EXERCISE INSTRUCTIONS:
Verbatim transcription with images omitted: return the entries below in full.
### WORKING DATA ###
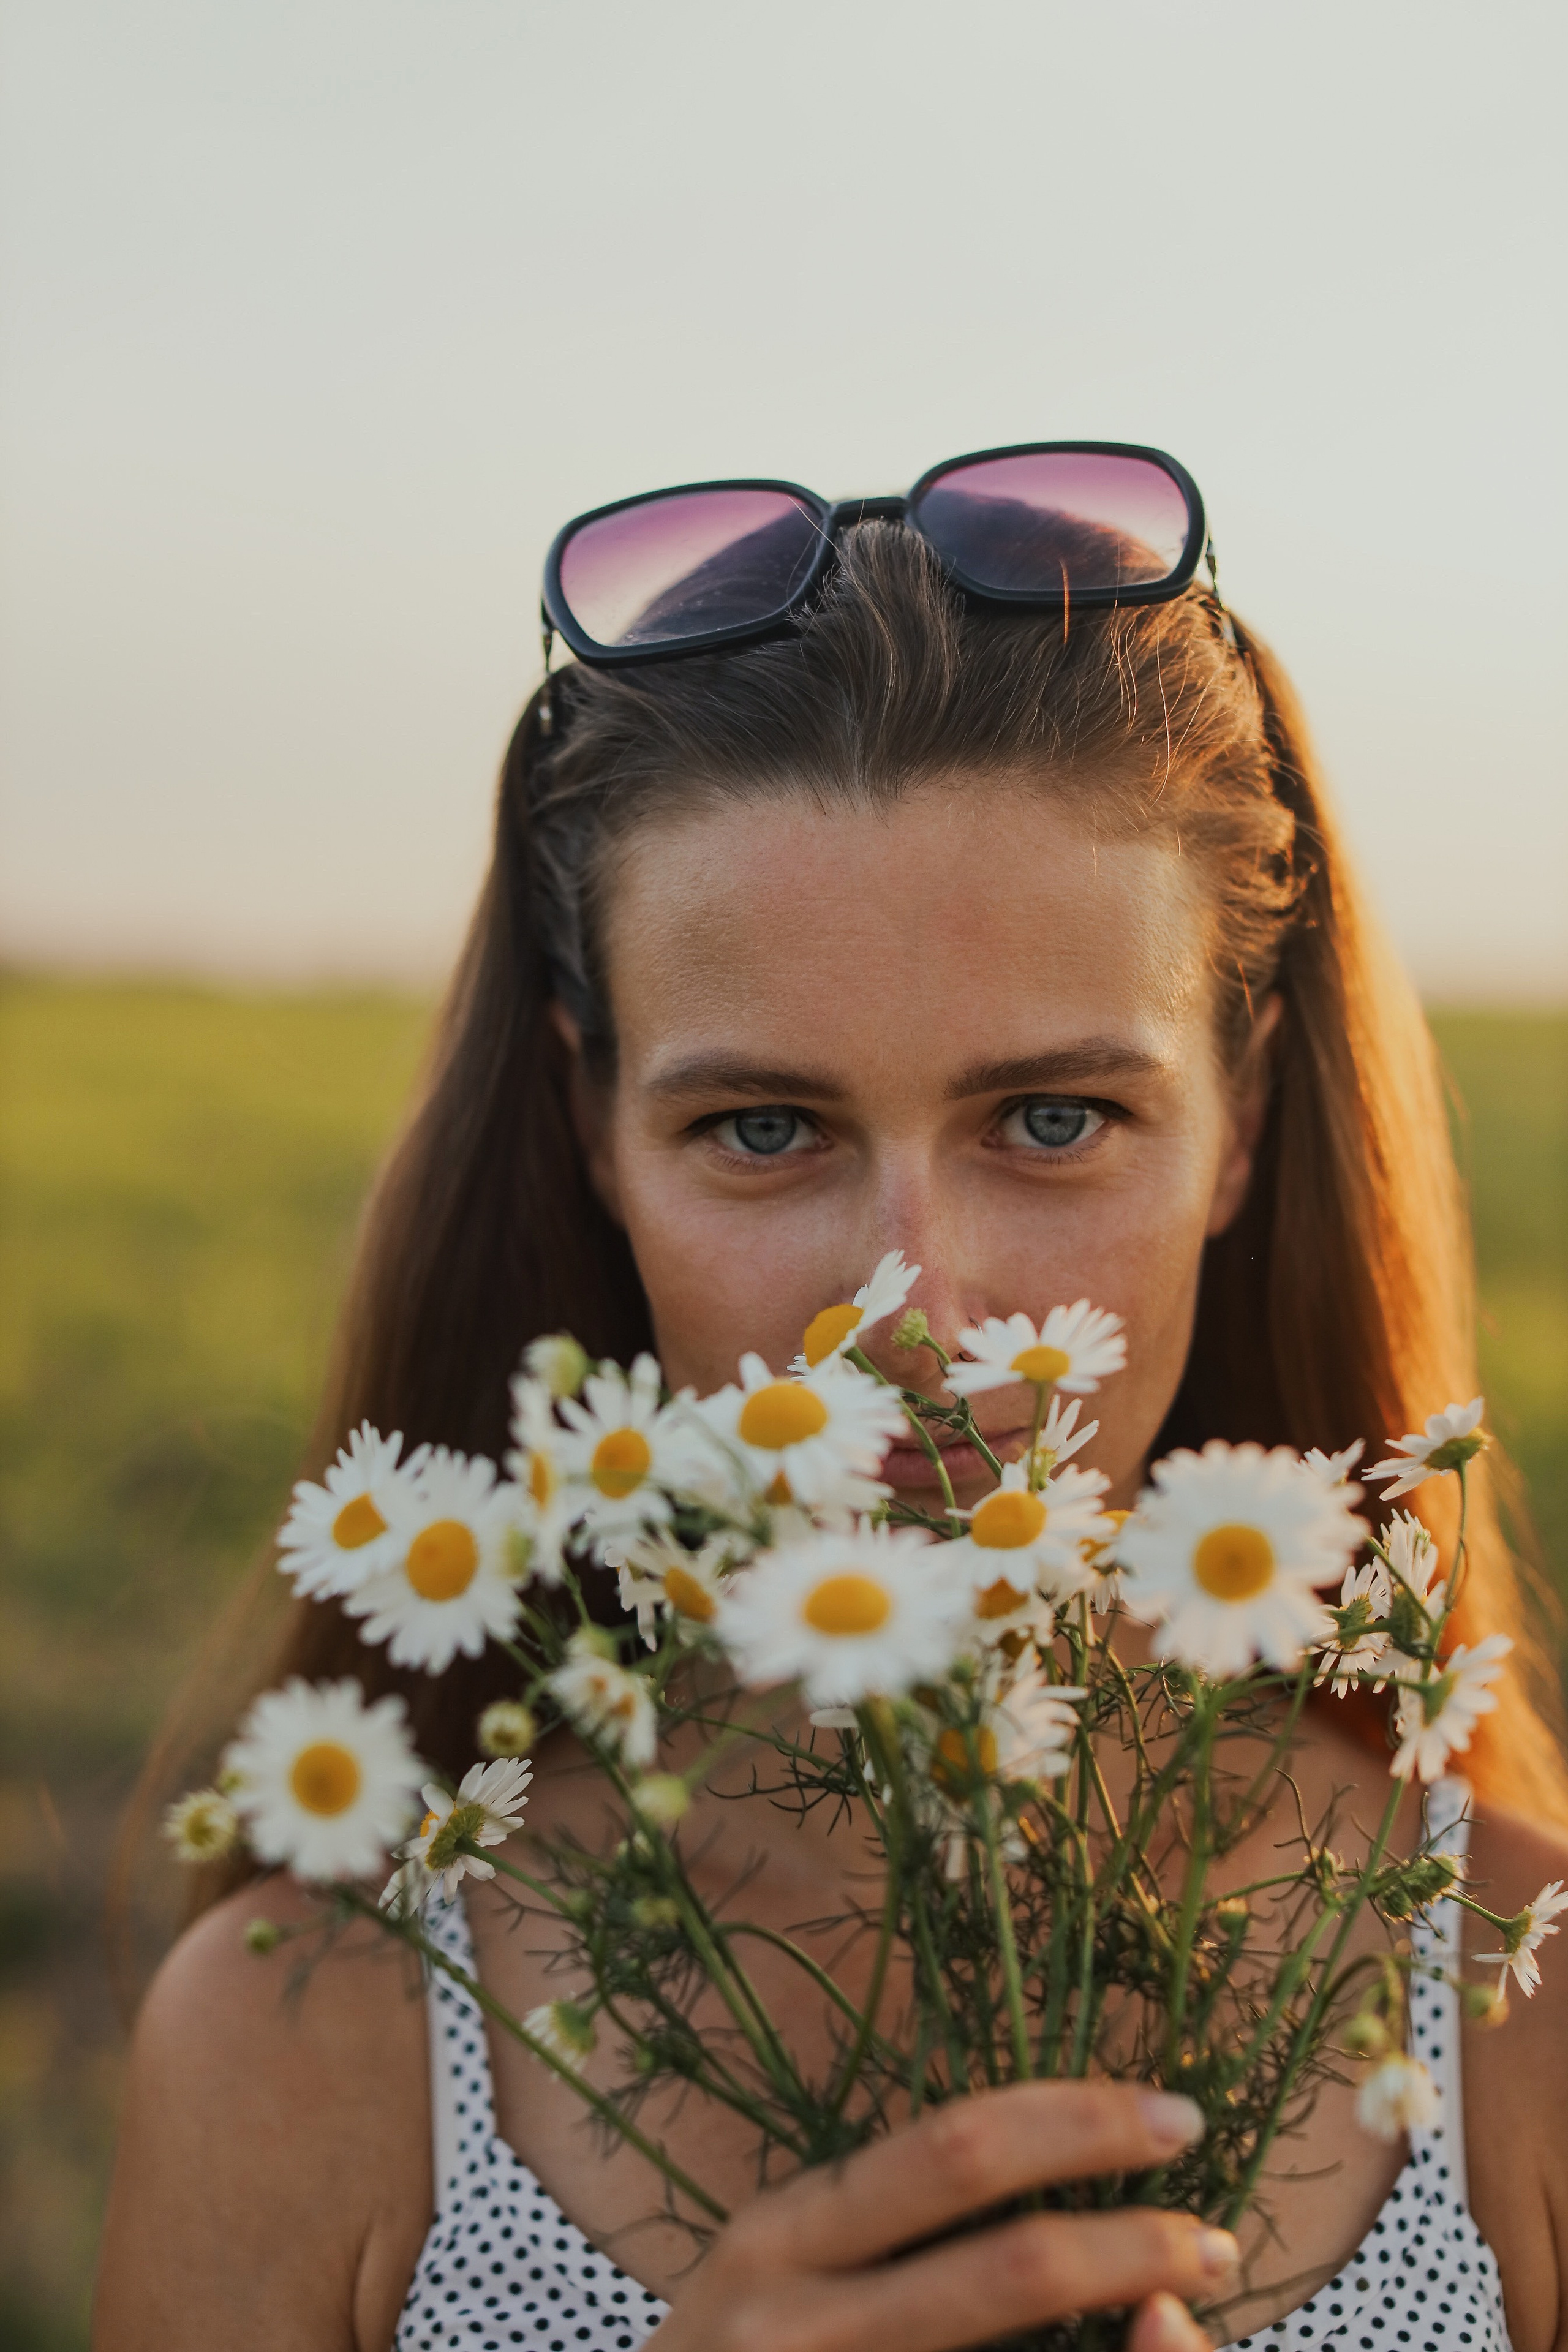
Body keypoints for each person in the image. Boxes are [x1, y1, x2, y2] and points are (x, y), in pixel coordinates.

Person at [94, 451, 1568, 2352]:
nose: (913, 1312)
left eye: (1055, 1119)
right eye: (764, 1129)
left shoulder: (1516, 2000)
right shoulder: (312, 2038)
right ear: (593, 1133)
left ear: (1246, 1118)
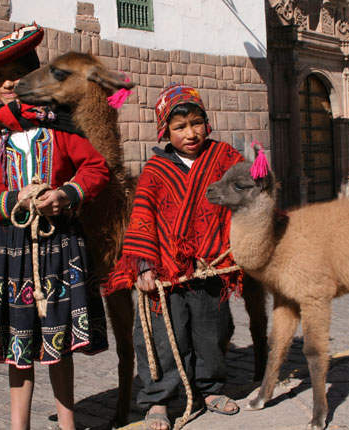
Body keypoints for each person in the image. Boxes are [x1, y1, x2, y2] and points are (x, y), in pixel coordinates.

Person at [0, 23, 110, 430]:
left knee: (59, 344)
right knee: (17, 343)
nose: (7, 83)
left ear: (33, 75)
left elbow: (96, 168)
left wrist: (68, 194)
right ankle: (18, 425)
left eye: (16, 73)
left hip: (58, 245)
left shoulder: (61, 128)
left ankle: (67, 423)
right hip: (7, 250)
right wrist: (9, 201)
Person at [107, 84, 244, 430]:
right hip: (166, 271)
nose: (191, 133)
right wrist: (143, 264)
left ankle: (210, 388)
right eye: (180, 127)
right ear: (165, 130)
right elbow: (142, 218)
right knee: (162, 337)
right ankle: (158, 400)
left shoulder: (224, 158)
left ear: (206, 123)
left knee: (212, 330)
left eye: (196, 123)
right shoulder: (156, 169)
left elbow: (247, 193)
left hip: (210, 266)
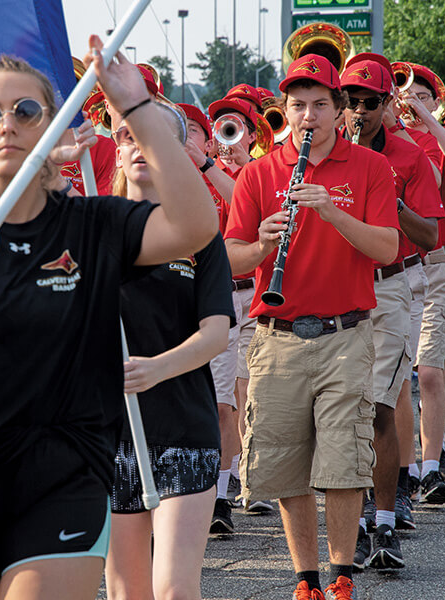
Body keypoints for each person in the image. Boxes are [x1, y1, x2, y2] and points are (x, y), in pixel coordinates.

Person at [0, 39, 218, 600]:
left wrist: (137, 108)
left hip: (65, 475)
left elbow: (196, 226)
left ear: (52, 129)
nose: (7, 125)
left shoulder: (94, 224)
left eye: (26, 111)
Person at [224, 54, 399, 600]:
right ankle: (307, 580)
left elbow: (387, 248)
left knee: (345, 460)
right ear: (285, 110)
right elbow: (230, 257)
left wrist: (332, 213)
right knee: (283, 463)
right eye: (298, 105)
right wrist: (262, 245)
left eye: (320, 104)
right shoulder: (258, 173)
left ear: (339, 108)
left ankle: (342, 575)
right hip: (277, 336)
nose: (308, 116)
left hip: (346, 334)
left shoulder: (370, 167)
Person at [105, 100, 234, 600]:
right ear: (117, 150)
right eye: (128, 135)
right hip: (110, 434)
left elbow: (215, 334)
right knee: (127, 592)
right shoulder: (92, 231)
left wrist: (155, 369)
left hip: (184, 428)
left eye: (151, 134)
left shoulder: (201, 236)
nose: (139, 144)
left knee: (175, 589)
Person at [341, 57, 442, 571]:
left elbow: (430, 235)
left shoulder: (408, 156)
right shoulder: (323, 154)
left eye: (370, 102)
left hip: (389, 287)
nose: (360, 111)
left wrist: (390, 196)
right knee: (344, 412)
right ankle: (354, 521)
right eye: (351, 102)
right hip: (336, 290)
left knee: (379, 405)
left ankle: (383, 522)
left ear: (386, 105)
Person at [399, 62, 445, 500]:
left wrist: (424, 120)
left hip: (437, 261)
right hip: (395, 265)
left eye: (422, 96)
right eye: (404, 95)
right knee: (396, 377)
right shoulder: (384, 142)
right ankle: (406, 465)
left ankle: (430, 467)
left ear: (436, 102)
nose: (411, 102)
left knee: (428, 369)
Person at [207, 95, 278, 522]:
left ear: (253, 136)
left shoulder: (260, 173)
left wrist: (225, 167)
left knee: (252, 392)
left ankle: (253, 478)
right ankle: (222, 490)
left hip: (254, 293)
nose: (228, 136)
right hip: (216, 295)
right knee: (221, 401)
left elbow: (252, 211)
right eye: (221, 127)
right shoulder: (201, 173)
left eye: (235, 127)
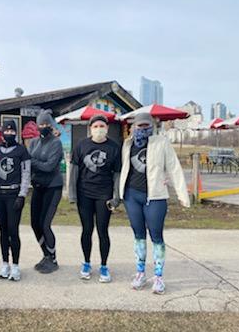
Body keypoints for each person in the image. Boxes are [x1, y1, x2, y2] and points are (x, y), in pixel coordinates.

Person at [120, 112, 190, 294]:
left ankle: (158, 277)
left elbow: (174, 168)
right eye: (139, 125)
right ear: (133, 127)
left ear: (151, 126)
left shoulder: (161, 142)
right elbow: (123, 170)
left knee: (156, 236)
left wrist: (182, 194)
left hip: (155, 197)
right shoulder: (127, 144)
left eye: (146, 125)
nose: (143, 128)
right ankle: (140, 273)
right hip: (131, 196)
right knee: (138, 235)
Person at [69, 114, 121, 283]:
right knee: (86, 229)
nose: (99, 129)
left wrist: (116, 197)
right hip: (85, 194)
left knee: (102, 230)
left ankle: (104, 266)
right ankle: (86, 263)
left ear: (106, 128)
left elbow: (117, 175)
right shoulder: (81, 145)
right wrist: (72, 194)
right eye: (95, 126)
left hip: (104, 195)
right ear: (90, 128)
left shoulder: (114, 147)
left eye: (102, 126)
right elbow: (74, 171)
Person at [0, 120, 31, 281]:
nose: (9, 134)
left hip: (14, 195)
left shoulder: (22, 151)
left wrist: (22, 194)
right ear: (2, 132)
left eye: (13, 131)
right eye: (7, 131)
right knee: (3, 231)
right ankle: (5, 262)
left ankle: (16, 265)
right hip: (0, 195)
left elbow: (26, 173)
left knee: (13, 230)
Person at [28, 109, 64, 274]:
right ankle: (46, 254)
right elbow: (28, 164)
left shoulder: (56, 143)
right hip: (38, 187)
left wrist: (32, 161)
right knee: (35, 224)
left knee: (45, 223)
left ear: (51, 125)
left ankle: (53, 258)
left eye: (46, 124)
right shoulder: (33, 142)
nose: (43, 126)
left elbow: (49, 166)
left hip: (53, 187)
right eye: (40, 124)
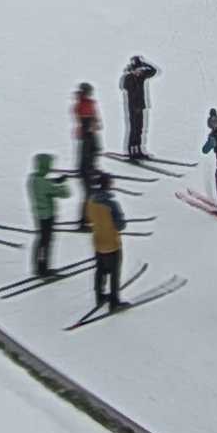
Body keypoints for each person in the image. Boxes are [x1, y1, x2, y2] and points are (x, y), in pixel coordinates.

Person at [85, 176, 126, 311]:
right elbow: (120, 226)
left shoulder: (91, 201)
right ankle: (114, 302)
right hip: (112, 244)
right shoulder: (112, 204)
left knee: (100, 270)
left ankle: (99, 295)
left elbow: (89, 218)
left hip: (98, 242)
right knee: (114, 273)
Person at [25, 153, 69, 278]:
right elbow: (64, 194)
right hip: (47, 215)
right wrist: (62, 184)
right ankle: (43, 268)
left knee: (40, 240)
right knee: (46, 242)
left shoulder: (33, 179)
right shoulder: (44, 184)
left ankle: (37, 266)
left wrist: (53, 180)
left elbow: (43, 183)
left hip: (38, 214)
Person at [120, 54, 157, 159]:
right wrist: (129, 72)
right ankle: (131, 151)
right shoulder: (128, 78)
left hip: (140, 106)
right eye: (138, 69)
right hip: (132, 107)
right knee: (134, 130)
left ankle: (139, 150)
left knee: (140, 129)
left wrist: (144, 64)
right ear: (133, 69)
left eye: (141, 69)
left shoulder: (141, 77)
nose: (140, 71)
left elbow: (153, 71)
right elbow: (125, 87)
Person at [70, 80, 101, 185]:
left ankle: (91, 166)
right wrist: (87, 124)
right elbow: (78, 115)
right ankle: (83, 169)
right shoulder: (80, 103)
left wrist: (96, 122)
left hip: (91, 127)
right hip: (85, 128)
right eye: (89, 92)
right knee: (85, 150)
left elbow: (94, 113)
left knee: (95, 148)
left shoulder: (90, 102)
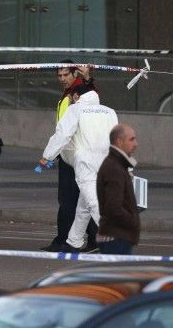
###
PROBLEM SOLUTION:
Body keypoints for each person in the image. Boxes are [x1, y1, x2, y2] and points are (x, y), in pixel coordinates.

Person at [94, 451, 1568, 2352]:
nose: (913, 1312)
left eye: (1055, 1119)
right eye: (764, 1129)
left shoulder: (1516, 2000)
right shoulder: (312, 2038)
right ear: (593, 1133)
left ear: (1246, 1118)
Body keypoints for each person in the image. Boxes are [x1, y1, x2, y2] and points are (x, y), in pixel coordinates.

Person at [0, 23, 110, 430]:
left knee: (59, 344)
right knee: (17, 343)
nose: (7, 83)
left ear: (33, 75)
left elbow: (96, 168)
left wrist: (68, 194)
right ankle: (18, 425)
left eye: (16, 73)
left hip: (58, 245)
left shoulder: (61, 128)
left ankle: (67, 423)
right hip: (7, 250)
right wrist: (9, 201)
Person at [107, 84, 244, 430]:
right hip: (166, 271)
nose: (191, 133)
right wrist: (143, 264)
left ankle: (210, 388)
right eye: (180, 127)
right ear: (165, 130)
right elbow: (142, 218)
right knee: (162, 337)
right ankle: (158, 400)
left shoulder: (224, 158)
left ear: (206, 123)
left knee: (212, 330)
left eye: (196, 123)
right shoulder: (156, 169)
left elbow: (247, 193)
left hip: (210, 266)
Body keypoints for each person in the image. Boxes are [x1, y1, x2, y2] and points are (x, y), in pixel coordinates.

Person at [0, 39, 218, 600]:
left wrist: (137, 108)
left hip: (65, 475)
left elbow: (196, 226)
left ear: (52, 129)
nose: (7, 125)
left shoulder: (94, 224)
left eye: (26, 111)
Person at [224, 54, 399, 600]:
right ankle: (307, 580)
left elbow: (387, 248)
left knee: (345, 460)
right ear: (285, 110)
right elbow: (230, 257)
left wrist: (332, 213)
right knee: (283, 463)
right eye: (298, 105)
right wrist: (262, 245)
left eye: (320, 104)
right shoulder: (258, 173)
left ear: (339, 108)
left ankle: (342, 575)
right hip: (277, 336)
nose: (308, 116)
left hip: (346, 334)
left shoulder: (370, 167)
Person at [105, 100, 234, 600]:
right ear: (117, 150)
right eye: (128, 135)
right hip: (110, 434)
left elbow: (215, 334)
right knee: (127, 592)
right shoulder: (92, 231)
left wrist: (155, 369)
left hip: (184, 428)
left eye: (151, 134)
left shoulder: (201, 236)
nose: (139, 144)
left knee: (175, 589)
Person at [341, 57, 442, 571]:
left elbow: (430, 235)
left shoulder: (408, 156)
right shoulder: (323, 154)
left eye: (370, 102)
left hip: (389, 287)
nose: (360, 111)
left wrist: (390, 196)
right knee: (344, 412)
right ankle: (354, 521)
right eye: (351, 102)
right hip: (336, 290)
left knee: (379, 405)
left ankle: (383, 522)
left ear: (386, 105)
Person at [399, 62, 445, 500]:
left wrist: (424, 120)
left hip: (437, 261)
right hip: (395, 265)
left eye: (422, 96)
right eye: (404, 95)
right knee: (396, 377)
right shoulder: (384, 142)
right ankle: (406, 465)
left ankle: (430, 467)
left ear: (436, 102)
nose: (411, 102)
left knee: (428, 369)
Person at [207, 95, 278, 522]:
left ear: (253, 136)
left shoulder: (260, 173)
left wrist: (225, 167)
left knee: (252, 392)
left ankle: (253, 478)
right ankle: (222, 490)
left hip: (254, 293)
nose: (228, 136)
right hip: (216, 295)
right knee: (221, 401)
left elbow: (252, 211)
right eye: (221, 127)
right shoulder: (201, 173)
left eye: (235, 127)
Body keypoints for each person in the image. Boxes are [x1, y1, x2, y2] and points are (x, y), in pixel coordinates.

Person at [120, 112, 190, 294]:
left ankle: (158, 277)
left elbow: (174, 168)
right eye: (139, 125)
right ear: (133, 127)
left ear: (151, 126)
left shoulder: (161, 142)
right elbow: (123, 170)
left knee: (156, 236)
left wrist: (182, 194)
left hip: (155, 197)
right shoulder: (127, 144)
left eye: (146, 125)
nose: (143, 128)
right ankle: (140, 273)
right hip: (131, 196)
right knee: (138, 235)
Person at [69, 114, 121, 283]:
right knee: (86, 229)
nose: (99, 129)
left wrist: (116, 197)
right hip: (85, 194)
left knee: (102, 230)
left ankle: (104, 266)
right ankle: (86, 263)
left ear: (106, 128)
left elbow: (117, 175)
right shoulder: (81, 145)
right wrist: (72, 194)
right eye: (95, 126)
left hip: (104, 195)
right ear: (90, 128)
left shoulder: (114, 147)
left eye: (102, 126)
right elbow: (74, 171)
Person at [0, 120, 31, 281]:
nose: (9, 134)
left hip: (14, 195)
left shoulder: (22, 151)
left wrist: (22, 194)
right ear: (2, 132)
left eye: (13, 131)
right eye: (7, 131)
right knee: (3, 231)
right ankle: (5, 262)
left ankle: (16, 265)
right hip: (0, 195)
left elbow: (26, 173)
left knee: (13, 230)
Person at [28, 109, 64, 274]:
right ankle: (46, 254)
right elbow: (28, 164)
left shoulder: (56, 143)
right hip: (38, 187)
left wrist: (32, 161)
right knee: (35, 224)
left knee: (45, 223)
left ear: (51, 125)
left ankle: (53, 258)
left eye: (46, 124)
right shoulder: (33, 142)
nose: (43, 126)
left elbow: (49, 166)
left hip: (53, 187)
right eye: (40, 124)
Body keypoints for each person in the image. Boxes are [x1, y1, x2, y2] and points are (x, y), in pixel coordinates.

Person at [85, 176, 126, 311]:
right elbow: (120, 226)
left shoulder: (91, 201)
right ankle: (114, 302)
right hip: (112, 244)
right shoulder: (112, 204)
left knee: (100, 270)
left ankle: (99, 295)
left elbow: (89, 218)
left hip: (98, 242)
right knee: (114, 273)
Person at [25, 153, 69, 278]:
right elbow: (64, 194)
right hip: (47, 215)
right wrist: (62, 184)
right ankle: (43, 268)
left knee: (40, 240)
right knee: (46, 242)
left shoulder: (33, 179)
right shoulder: (44, 184)
left ankle: (37, 266)
left wrist: (53, 180)
left elbow: (43, 183)
left hip: (38, 214)
Person at [120, 54, 157, 159]:
right wrist: (129, 72)
right ankle: (131, 151)
right shoulder: (128, 78)
left hip: (140, 106)
right eye: (138, 69)
right hip: (132, 107)
right knee: (134, 130)
left ankle: (139, 150)
left knee: (140, 129)
left wrist: (144, 64)
right ear: (133, 69)
left eye: (141, 69)
left shoulder: (141, 77)
nose: (140, 71)
left elbow: (153, 71)
right elbow: (125, 87)
Person at [70, 80, 101, 185]:
left ankle: (91, 166)
right wrist: (87, 124)
right elbow: (78, 115)
right ankle: (83, 169)
right shoulder: (80, 103)
left wrist: (96, 122)
left hip: (91, 127)
right hip: (85, 128)
right eye: (89, 92)
right knee: (85, 150)
left elbow: (94, 113)
left knee: (95, 148)
left shoulder: (90, 102)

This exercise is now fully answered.